QS Al Ankabut 23: “Dan orang-orang yang mengingkari ayat-ayat Allah dan pertemuan dengan-Nya, mereka berputus asa dari rahmat-Ku, dan mereka itu akan mendapat azab yang pedih.”

Manusia tidak akan putus asa dari rahmat Allah, kecuali jika hatinya tertutup, terputus dari hubungan dengan Allah.

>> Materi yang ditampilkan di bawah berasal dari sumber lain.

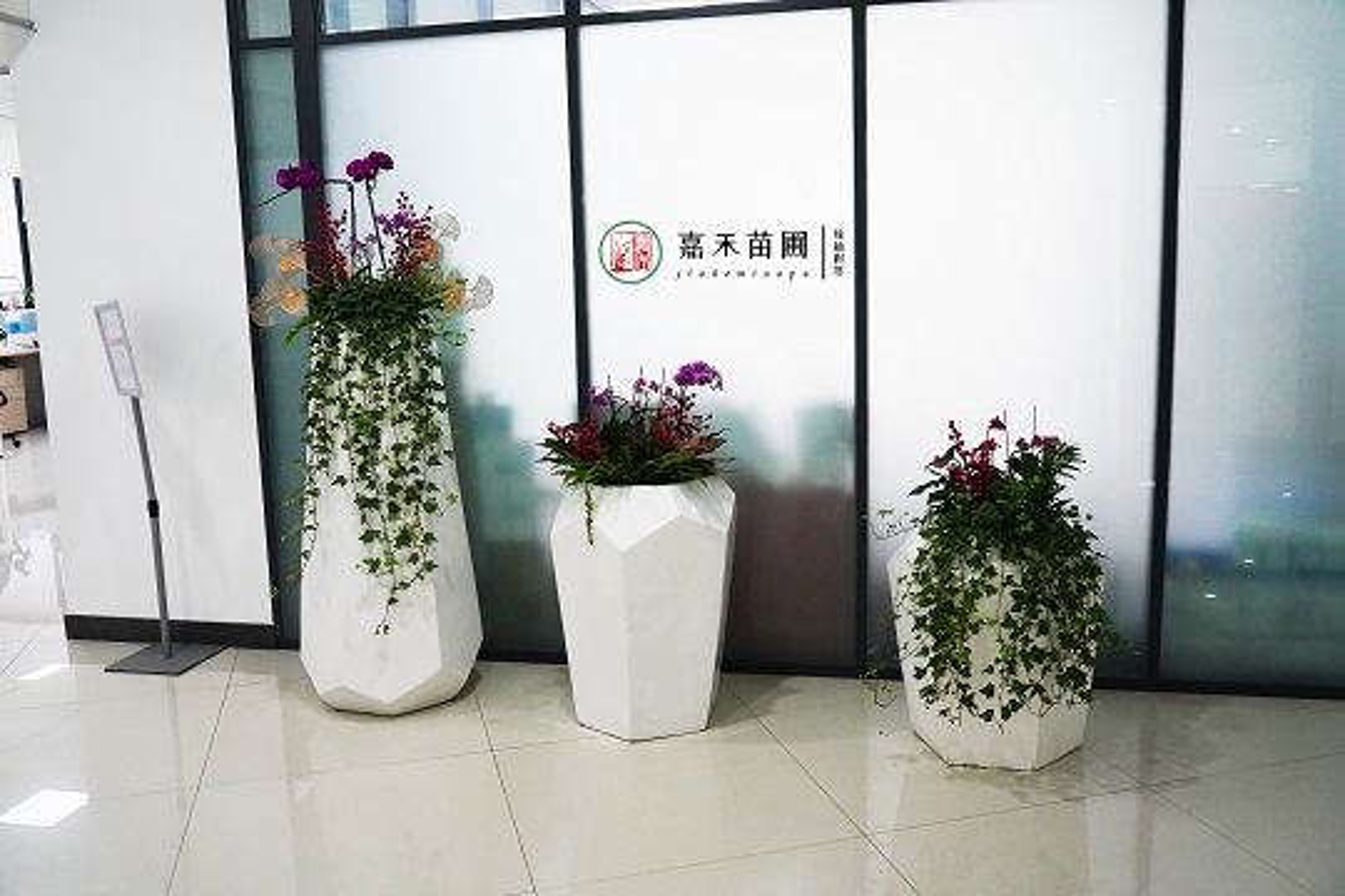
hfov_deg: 61.9
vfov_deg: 43.6
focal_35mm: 30
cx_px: 672
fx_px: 1121
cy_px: 448
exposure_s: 1/1250
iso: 5000
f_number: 4
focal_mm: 30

Ketika hati manusia terbuka, selalu komunikasi dengan Allah, maka ia akan selalu optimis. Seperti halnya ketika Abu Bakar ash shiddiq hanya berdua dengan Rasulullah di dalam gua tsur, ia diberi optimisme dari Rasuluillah, dengan kalimat “Innallooha ma ana” (sesungguhnya Allah bersama saya).

Ketika putus asa itu adalah sifatnya orang kafir, dan sifat ini bisa menyeret kepada adzab, maka sudah barang tentu tidak ada keraguan bahwa sifat ini buruk. Sehingga tidak boleh ada orang yang mengaku dirinya Islam tapi ia putus asa.


Kadang2 seseorang itu untuk menggambarkan bahwa ia peduli pada bangsa, ia malah memberikan ungkapan yang tidak optimis, “Siapa pun pemimpinnya Negara ini akan bangkrut. Semua manusia sudah rusak” Tidak boleh seperti itu. Jika ada yang mengatakan seperti itu, maka sesungguhnya dialah yang rusak. Dia yang menghancurkan bangsa. Kita harus optimis! Karena yang pesimis itu hanya orang-orang kafir. Karena yang punya sifat putus asa itu hanya orang kafir. Orang beriman harus optimis. Tidak boleh memvonis bangsanya rusak, tidak boleh memvonis pemimpinnya rusak. Tinggal memilih, apakah kita mau mencintai orang-orang baik, mau memilih pemimpin-pemimpin yang baik. Kita yakin Allah selalu bersama kita, yang penting kita selalu bersungguh-sungguh memproduksi kebaikan-kebaikan.